Emphasis on Business Development and Diversity
As she makes her rounds through community events, residents of Pooler now share a common sentiment with Williams: they want diversity of businesses.
“What I’m hearing from people and I tend to agree is that we have the same type of businesses. I love nail salons and I get my nails done like everybody else, but when communities have strip mall after strip mall with the same type of businesses going in there, we need to make sure that different businesses and services are added as well,” she says.
She notes that the City Council does not select the businesses that come. The land is owned by a developer or an individual, and it’s zoned a certain way, whether it’s residential, commercial or industrial. It is the owner’s responsibility to find individual leases for what goes in the developments.
Williams believes the mom and pop shops really have a great opportunity in Pooler. “There’s a woman who recently turned her home hair braiding business for the African-American community into a brick and mortar business,” she notes. “This is what’s needed. And it’s something different. I love that there are opportunities, but we just need to reach out and say to the public, to those companies, we want you here,” she adds.
Williams notes with enthusiasm her support of the new Executive Director of the Chamber of Commerce. “The Chamber’s on fire and really working hard working on business development as well,” she says.
The Passionate Tree Lady
Councilwoman Williams and other council members may not have the final say on what businesses choose to set up shop, but she can have an impact on the appearance of the development and the environment.
Often referenced as “the Tree Lady,” Williams got this title during her first year on City Council. She coordinated and implemented the first annual “Plant a Tree for Free” for residents in honor of Georgia Arbor Day, which is now a yearly event with support of the full council.
Additionally, she takes great pride in the aesthetics of Pooler. Williams worked with the Savannah Tree Foundation and the City Planner to update each section of the Tree Ordinance.
“We have a Tree Fund and over the years we’ve worked hard on the tree ordinance to assure developers are not just paying into the Tree Fund. We want them to plant the trees. We have changed the type of trees that are on our approved list as well,” she adds. She will ask developers in meetings why more trees aren’t being planted on the property. Williams asks them to squeeze more trees in and they usually can.
Currently, the tree ordinance specifies that 15 trees per acre are planted. “Most businesses want their establishments to look nice. They plant the trees required by the city and then they add shrubbery, small ponds or add flowering plants to enhance the property,” she adds.

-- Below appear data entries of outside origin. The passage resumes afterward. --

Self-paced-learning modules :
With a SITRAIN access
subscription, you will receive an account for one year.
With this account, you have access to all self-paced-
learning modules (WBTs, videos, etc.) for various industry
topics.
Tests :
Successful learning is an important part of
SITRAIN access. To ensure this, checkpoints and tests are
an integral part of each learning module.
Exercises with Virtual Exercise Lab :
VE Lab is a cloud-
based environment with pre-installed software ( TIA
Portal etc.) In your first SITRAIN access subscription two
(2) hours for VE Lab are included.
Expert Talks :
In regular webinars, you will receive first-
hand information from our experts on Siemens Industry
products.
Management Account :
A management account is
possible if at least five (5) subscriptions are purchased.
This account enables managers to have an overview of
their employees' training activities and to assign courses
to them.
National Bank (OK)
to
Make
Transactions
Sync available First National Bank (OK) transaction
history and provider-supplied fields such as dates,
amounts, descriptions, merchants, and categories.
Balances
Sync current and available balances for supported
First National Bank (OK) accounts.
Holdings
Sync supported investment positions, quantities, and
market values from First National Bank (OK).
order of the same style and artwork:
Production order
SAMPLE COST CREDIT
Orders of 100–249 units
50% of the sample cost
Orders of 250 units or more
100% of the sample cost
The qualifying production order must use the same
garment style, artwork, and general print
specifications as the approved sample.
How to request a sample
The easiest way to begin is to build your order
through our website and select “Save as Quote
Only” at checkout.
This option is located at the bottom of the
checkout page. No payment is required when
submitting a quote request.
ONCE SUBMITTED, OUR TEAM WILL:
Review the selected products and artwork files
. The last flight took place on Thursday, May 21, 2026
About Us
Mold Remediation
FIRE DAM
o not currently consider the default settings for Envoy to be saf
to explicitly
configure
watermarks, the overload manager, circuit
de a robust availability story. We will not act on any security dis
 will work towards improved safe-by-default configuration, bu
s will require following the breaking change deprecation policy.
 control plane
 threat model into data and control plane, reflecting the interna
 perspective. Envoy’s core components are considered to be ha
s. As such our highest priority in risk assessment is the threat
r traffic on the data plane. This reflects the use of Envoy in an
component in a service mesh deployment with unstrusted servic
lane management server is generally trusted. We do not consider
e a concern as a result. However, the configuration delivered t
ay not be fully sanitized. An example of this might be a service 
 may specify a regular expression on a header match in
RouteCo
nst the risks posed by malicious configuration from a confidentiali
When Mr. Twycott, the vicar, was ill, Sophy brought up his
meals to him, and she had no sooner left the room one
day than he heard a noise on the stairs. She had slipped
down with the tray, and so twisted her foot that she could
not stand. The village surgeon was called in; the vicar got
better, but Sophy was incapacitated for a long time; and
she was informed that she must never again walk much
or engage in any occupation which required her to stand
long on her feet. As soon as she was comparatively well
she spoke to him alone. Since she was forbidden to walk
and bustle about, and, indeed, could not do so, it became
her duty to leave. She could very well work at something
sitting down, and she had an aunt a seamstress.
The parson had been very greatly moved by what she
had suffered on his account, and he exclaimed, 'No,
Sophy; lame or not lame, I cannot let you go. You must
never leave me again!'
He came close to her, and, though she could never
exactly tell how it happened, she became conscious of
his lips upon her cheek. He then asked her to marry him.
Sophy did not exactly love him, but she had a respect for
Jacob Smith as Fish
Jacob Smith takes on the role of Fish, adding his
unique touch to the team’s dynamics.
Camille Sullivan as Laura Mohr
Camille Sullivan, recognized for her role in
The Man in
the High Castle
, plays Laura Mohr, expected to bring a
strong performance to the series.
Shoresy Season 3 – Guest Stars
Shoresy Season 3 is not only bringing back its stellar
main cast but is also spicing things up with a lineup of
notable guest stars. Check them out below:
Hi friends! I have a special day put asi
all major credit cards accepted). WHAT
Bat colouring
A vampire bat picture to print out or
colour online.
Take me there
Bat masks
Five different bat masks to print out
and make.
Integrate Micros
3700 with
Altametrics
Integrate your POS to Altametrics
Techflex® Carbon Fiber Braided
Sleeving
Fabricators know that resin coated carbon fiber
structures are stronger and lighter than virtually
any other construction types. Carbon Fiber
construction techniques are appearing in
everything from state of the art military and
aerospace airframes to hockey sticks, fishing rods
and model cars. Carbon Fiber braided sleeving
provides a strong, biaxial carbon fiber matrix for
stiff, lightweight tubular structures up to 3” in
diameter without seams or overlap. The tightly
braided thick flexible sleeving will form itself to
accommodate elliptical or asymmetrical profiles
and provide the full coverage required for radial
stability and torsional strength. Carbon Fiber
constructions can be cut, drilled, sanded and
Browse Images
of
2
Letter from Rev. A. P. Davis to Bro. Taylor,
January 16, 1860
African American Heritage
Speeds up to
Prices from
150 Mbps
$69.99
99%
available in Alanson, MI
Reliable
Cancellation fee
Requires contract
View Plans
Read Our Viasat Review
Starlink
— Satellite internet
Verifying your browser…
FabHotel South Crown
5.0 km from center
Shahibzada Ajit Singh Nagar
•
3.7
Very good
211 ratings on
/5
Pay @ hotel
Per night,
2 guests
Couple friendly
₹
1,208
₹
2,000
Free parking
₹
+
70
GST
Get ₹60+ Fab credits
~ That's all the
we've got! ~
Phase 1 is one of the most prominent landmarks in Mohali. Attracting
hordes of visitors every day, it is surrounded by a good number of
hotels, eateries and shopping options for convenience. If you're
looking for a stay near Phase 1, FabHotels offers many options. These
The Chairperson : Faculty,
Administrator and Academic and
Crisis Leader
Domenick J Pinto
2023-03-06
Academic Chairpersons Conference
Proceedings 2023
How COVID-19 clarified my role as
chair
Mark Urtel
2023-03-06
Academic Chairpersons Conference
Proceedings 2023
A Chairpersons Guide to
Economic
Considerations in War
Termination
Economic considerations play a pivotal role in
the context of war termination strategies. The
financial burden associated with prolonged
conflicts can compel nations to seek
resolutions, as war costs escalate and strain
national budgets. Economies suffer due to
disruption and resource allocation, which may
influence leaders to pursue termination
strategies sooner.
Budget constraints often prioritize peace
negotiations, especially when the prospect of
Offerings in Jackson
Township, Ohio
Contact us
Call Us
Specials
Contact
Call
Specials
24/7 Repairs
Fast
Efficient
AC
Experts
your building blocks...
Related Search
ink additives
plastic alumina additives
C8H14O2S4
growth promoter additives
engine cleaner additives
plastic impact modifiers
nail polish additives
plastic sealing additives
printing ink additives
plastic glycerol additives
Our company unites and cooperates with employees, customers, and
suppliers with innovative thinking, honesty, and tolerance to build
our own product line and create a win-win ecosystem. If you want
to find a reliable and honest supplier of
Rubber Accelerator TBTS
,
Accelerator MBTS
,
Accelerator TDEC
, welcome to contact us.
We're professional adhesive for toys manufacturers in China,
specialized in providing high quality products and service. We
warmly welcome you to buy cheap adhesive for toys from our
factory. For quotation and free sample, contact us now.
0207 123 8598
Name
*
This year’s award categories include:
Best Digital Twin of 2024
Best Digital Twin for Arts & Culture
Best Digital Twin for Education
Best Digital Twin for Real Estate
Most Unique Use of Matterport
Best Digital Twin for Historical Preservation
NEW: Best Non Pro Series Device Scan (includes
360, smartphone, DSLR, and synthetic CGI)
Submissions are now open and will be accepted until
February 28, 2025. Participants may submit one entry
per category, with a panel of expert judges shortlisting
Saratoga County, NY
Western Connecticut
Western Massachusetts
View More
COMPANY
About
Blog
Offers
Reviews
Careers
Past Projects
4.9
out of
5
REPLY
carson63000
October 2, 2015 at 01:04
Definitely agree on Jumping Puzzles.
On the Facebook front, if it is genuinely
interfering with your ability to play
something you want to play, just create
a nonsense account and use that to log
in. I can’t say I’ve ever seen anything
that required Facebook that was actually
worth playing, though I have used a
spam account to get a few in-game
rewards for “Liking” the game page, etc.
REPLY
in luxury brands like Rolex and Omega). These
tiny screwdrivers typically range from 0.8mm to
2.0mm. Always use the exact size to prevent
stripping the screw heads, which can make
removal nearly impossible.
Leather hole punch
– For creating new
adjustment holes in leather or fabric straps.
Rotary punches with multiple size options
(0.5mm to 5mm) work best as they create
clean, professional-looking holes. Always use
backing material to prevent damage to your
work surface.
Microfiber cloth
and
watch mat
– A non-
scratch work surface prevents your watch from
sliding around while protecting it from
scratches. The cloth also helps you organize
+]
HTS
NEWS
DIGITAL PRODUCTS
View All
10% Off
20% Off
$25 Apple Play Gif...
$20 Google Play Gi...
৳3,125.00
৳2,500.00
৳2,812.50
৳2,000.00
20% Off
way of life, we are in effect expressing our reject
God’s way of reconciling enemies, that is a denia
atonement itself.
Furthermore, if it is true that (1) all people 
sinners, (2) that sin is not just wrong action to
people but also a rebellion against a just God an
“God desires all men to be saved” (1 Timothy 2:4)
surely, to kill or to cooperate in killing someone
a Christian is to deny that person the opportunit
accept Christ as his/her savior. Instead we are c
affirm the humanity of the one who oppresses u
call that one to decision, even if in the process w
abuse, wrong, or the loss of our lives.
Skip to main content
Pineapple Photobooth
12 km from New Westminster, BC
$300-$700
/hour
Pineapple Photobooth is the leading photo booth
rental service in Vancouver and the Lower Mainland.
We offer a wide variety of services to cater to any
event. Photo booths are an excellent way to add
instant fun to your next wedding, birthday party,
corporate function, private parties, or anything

Then there’s some businesses that will plant only trees and nothing else. “In my opinion, this is wrong. Because they are clear cutting the property, it’s going to take years for those new trees to provide shade, to provide habitat for wildlife and birds. That’s not what I want for our city. I don’t want just bare minimum standards for Pooler. We can do better,” she adds.
An Eye on the Future
Williams is also passionate about the school system and the educational resources that Pooler will need in the future. With a census hovering at around 26,000, Pooler’s expected capacity is around 50,000 residents.
“We need to be proactive and think about where our children will be educated. Elementary schools require 12 acres; middle schools require 15 acres and high schools need 18 acres,” she notes. “If the School Board does not buy the land now using a bond for instance, pay it off slowly and be ready for this growth, there’s not going to be any land in Pooler to build these schools that will be needed,” she adds.
The Councilwoman has a vested interest with four generations of her family now living in Pooler, including two grandchildren.
“Infrastructure is key. We can look at what other cities have done and use that information to make the best decisions for the future. Again, that goes back to gathering information and communication. I believe if we continue to work as a region, we can shape Pooler to become the most desired place to live in Chatham County,” she says.